WORK ITEM — Without including any images, please transcribe all the lines below exactly.

Source data
# # # # #
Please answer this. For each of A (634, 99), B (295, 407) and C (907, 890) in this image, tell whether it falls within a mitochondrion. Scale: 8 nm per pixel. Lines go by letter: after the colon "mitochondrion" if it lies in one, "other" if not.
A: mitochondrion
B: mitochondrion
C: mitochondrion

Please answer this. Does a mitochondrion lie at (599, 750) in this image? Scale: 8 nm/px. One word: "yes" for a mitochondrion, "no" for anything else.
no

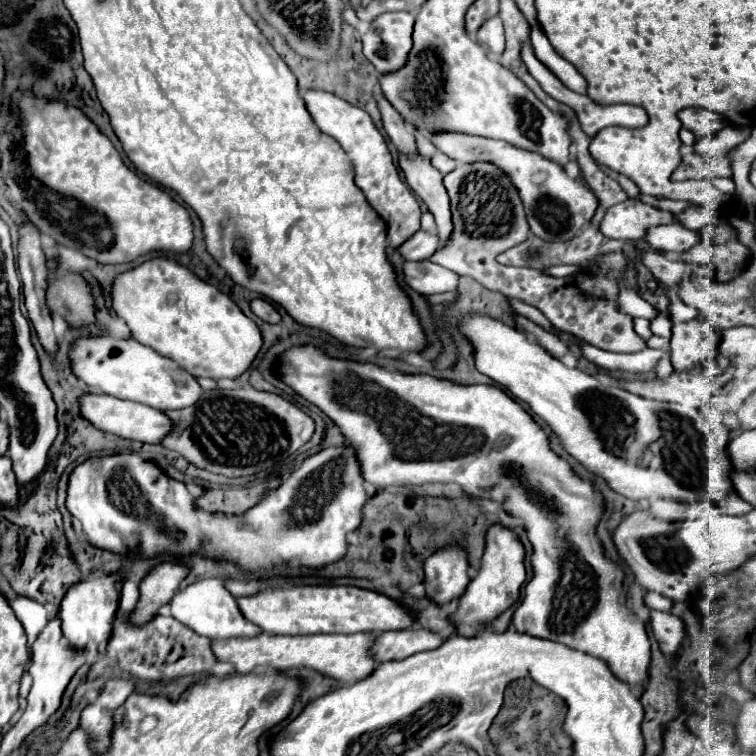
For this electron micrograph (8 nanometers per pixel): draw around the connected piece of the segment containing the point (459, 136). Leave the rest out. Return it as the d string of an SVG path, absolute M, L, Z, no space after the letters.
# # # # #
YOUR SOLUTION —
Please answer this. For each of A (634, 99), B (295, 407) and C (907, 890) in this image, tell whether it falls within a mitochondrion. Scale: 8 nm per pixel. Lines go by letter: after the colon "mitochondrion" if it lies in one, "other" if not.
A: mitochondrion
B: mitochondrion
C: mitochondrion

Please answer this. Does a mitochondrion lie at (599, 750) in this image? Scale: 8 nm/px. One word: "yes" for a mitochondrion, "no" for anything else.
no

For this electron micrograph (8 nanometers per pixel): draw around the connected piece of the segment containing the point (459, 136). Leave the rest out. Return it as the d string of an SVG path, absolute M, L, Z, no space after the letters.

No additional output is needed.